Data cleaning


Some guidelines for cleaning your data: 

  • Open the file and look at the data description to be sure they fit to each other. Do the data comply with the GDPR?
  • How are the missing value encoded ? Be careful, there can be several types of missing values (« I don’t want to answer » is not the same as « I don’t know the answer»).
  • Individuals/observations are in line and not in column.
  • The colum names should be written on one line and not two (it will help for a potential importation).
  • Withdraw the useless lines and columns (and avoid to leave empty columns in the middle of the data).
  • Look at the data types : there should be only one per column.
  • If you import the data, check if there are the same before and after the importation. For example, you should have the same number of lines and of columns.
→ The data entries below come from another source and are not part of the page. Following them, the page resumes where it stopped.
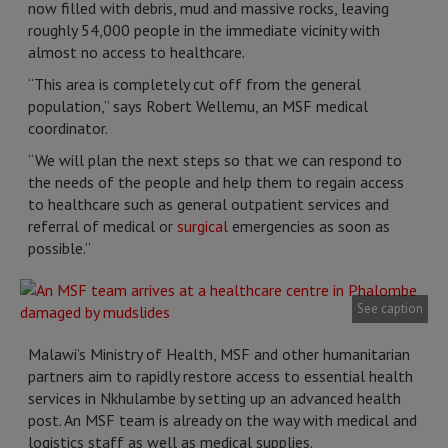
now filled with debris, mud and massive rocks, leaving
roughly 54,000 people in the immediate vicinity with
almost no access to healthcare.
“This area is completely cut off from the general
population,” says Robert Wellemu, an MSF medical
coordinator.
“We will plan the next steps so that we can respond to
the needs of the people and help them to regain access
to healthcare such as general outpatient services and
referral of medical or
surgical
emergencies as soon as
possible.”
See caption
Malawi’s Ministry of Health, MSF and other humanitarian
partners aim to rapidly restore access to essential health
services in Nkhulambe by setting up an advanced health
post. An MSF team is already on the way with medical and
logistics staff as well as medical supplies.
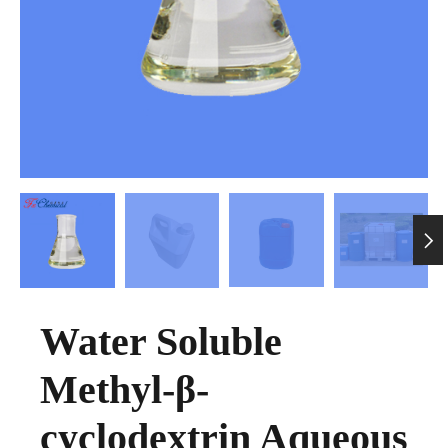

Water Soluble
Methyl-β-
cyclodextrin Aqueous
  • For numerical variables, compute summary statistics (minimum, mean, main quantiles, maximum, boxplots, histograms, ...) and check if the taken values are possible (e.g. : a negative value as a number of heart beats).
  • Check the levels of the categorical variables, especially if there are some differences in the way they are written (e.g. : Belgium is different from belgium).
  • Look for duplicated observations.
  • Look for consistency between your variables(e.g : marital status = single but in the column other marital status the person wrote married).
  • You should always document the changes in your data. Keep them in a file with your data.